She walked with him into the shade of the cottonwoods.
"What do you mean?"
"Miss Withersteen, I went to my mother's house last night. While there, some one knocked, an' a man asked for me. I went to the door. He wore a mask. He said I'd better not ride any more for Jane Withersteen. His voice was hoarse an' strange, disguised I reckon, like his face. He said no more, an' ran off in the dark."
"Did you know who he was?" asked Jane, in a low voice.
Jane did not ask to know; she did not want to know; she feared to know. All her calmness fled at a single thought "Thet's why I'm packin' guns," went on Judkins. "For I'll never quit ridin' for you, Miss Withersteen, till you let me go."
"Judkins, do you want to leave me?"
"Do I look thet way? Give me a hoss--a fast hoss, an' send me out on the sage."
"Oh, thank you, Judkins! You're more faithful than my own people.
I ought not accept your loyalty--you might suffer more through it. But what in the world can I do? My head whirls. The wrong to Venters--the stolen herd--these masks, threats, this coil in the dark! I can't understand! But I feel something dark and terrible closing in around me."

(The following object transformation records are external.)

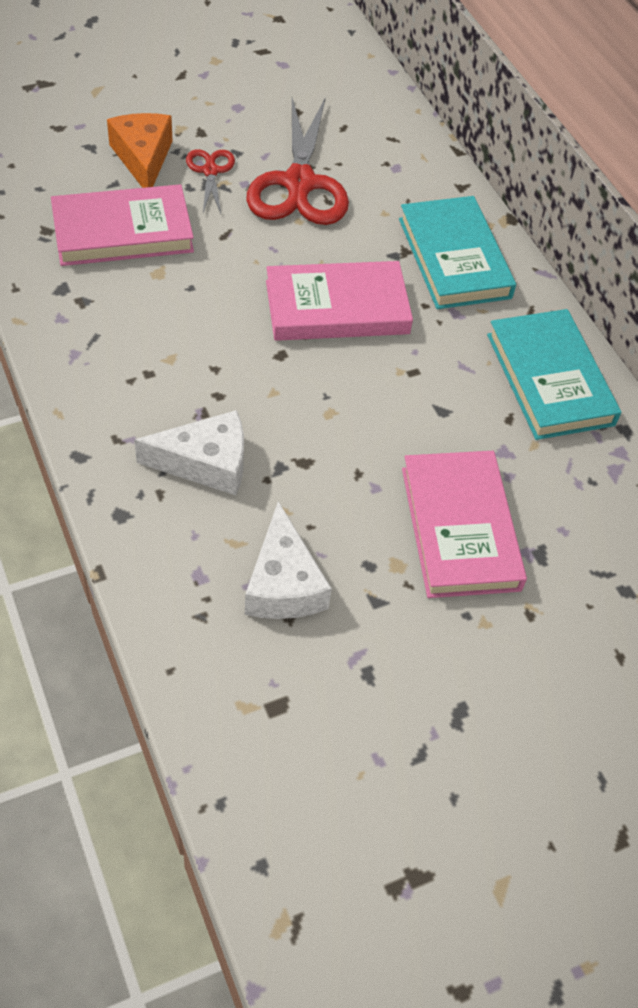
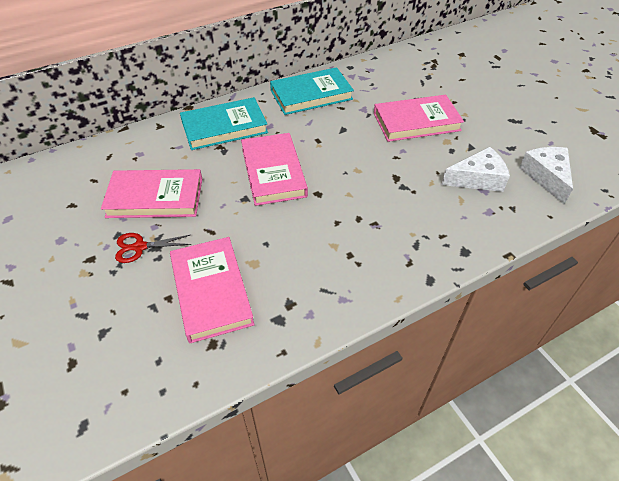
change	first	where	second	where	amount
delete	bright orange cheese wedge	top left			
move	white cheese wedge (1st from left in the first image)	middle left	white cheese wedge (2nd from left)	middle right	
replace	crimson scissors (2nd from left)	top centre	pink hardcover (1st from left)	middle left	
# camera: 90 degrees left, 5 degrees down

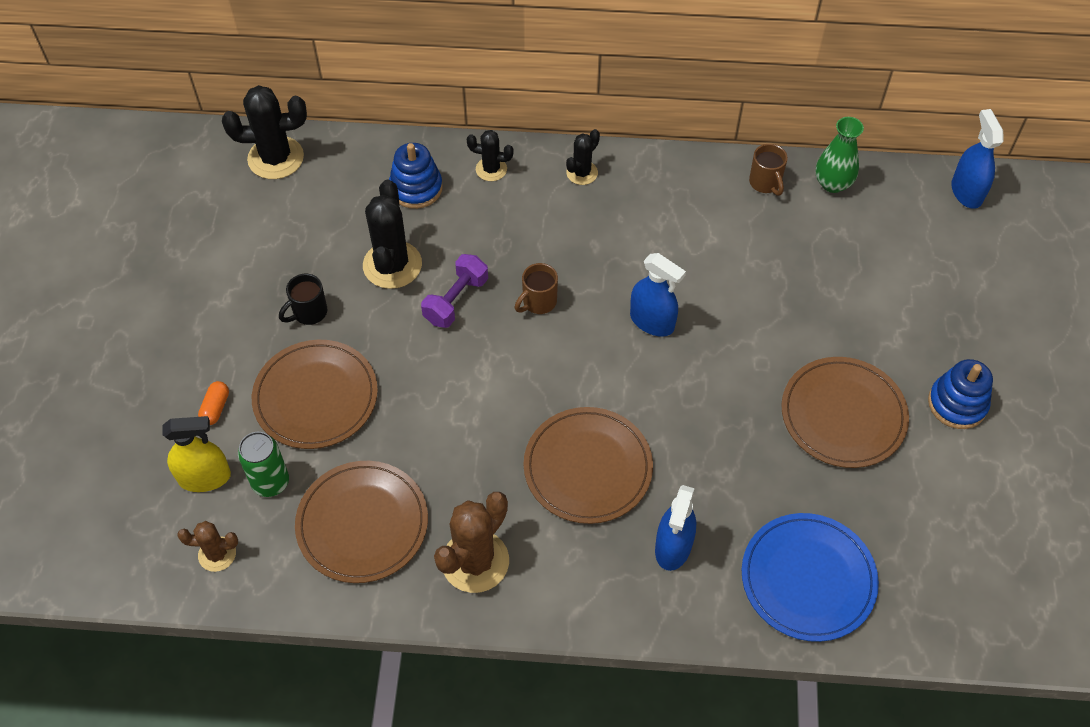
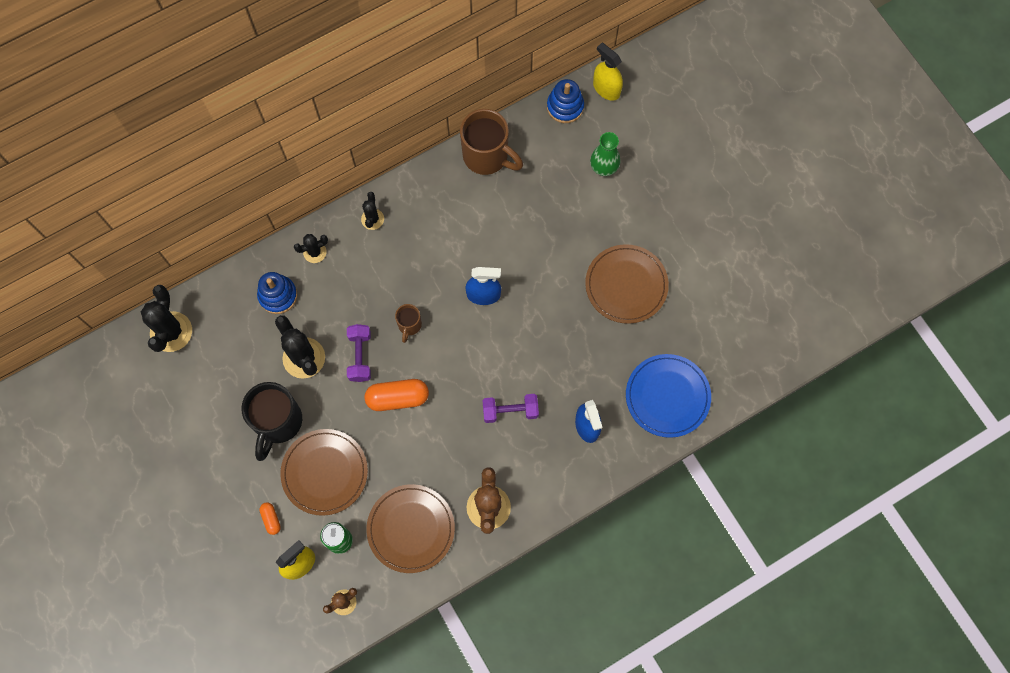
change	first	where	second	where	amount
insert			bright orange pill shape (2nd from left)	centre	
move	leaf-green tall vase	top right		top centre	
move	blue stacking toy (2nd from left)	middle right		top centre	
replace	brown dinner plate (3rd from left)	centre	purple dumbbell (2nd from left)	centre	
recolor	blue spray cleaner (3rd from left)	top right	bright yellow spray cleaner (2nd from left)	top centre	
rotate	ebony cactus (1st from left)	top left		middle left	45 degrees counterclockwise
resize	ebony tea mug	middle left		middle left	x1.98
resize	brown tea mug (2nd from left)	top right		top centre	x1.98
# camera: 35 degrees left, 15 degrees up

"Miss Withersteen, it's all simple enough," said Judkins, earnestly. "Now please listen--an' beggin' your pardon--jest turn thet deaf Mormon ear aside, an' let me talk clear an' plain in the other. I went around to the saloons an' the stores an' the loafin' places yesterday. All your riders are in. There's talk of a vigilance band organized to hunt down rustlers. They call themselves 'The Riders.' Thet's the report--thet's the reason given for your riders leavin' you. Strange thet only a few riders of other ranchers joined the band! An' Tull's man, Jerry Card-he's the leader. I seen him en' his hoss. He 'ain't been to Glaze. I'm not easy to fool on the looks of a hoss thet's traveled the sage. Tull an' Jerry didn't ride to Glaze!...Well, I met Blake en' Dorn, both good friends of mine, usually, as far as their Mormon lights will let 'em go. But these fellers couldn't fool me, an' they didn't try very hard. I asked them, straight out like a man, why they left you like thet. I didn't forget to mention how you nursed Blake's poor old mother when she was sick, an' how good you was to Dorn's kids. They looked ashamed, Miss Withersteen. An' they jest froze up--thet dark set look thet makes them strange an' different to me. But I could tell the difference between thet first natural twinge of conscience an' the later look of some secret thing. An' the difference I caught was thet they couldn't help themselves. They hadn't no say in the matter. They looked as if their bein' unfaithful to you was bein' faithful to a higher duty. An' there's the secret. Why it's as plain as--as sight of my gun here."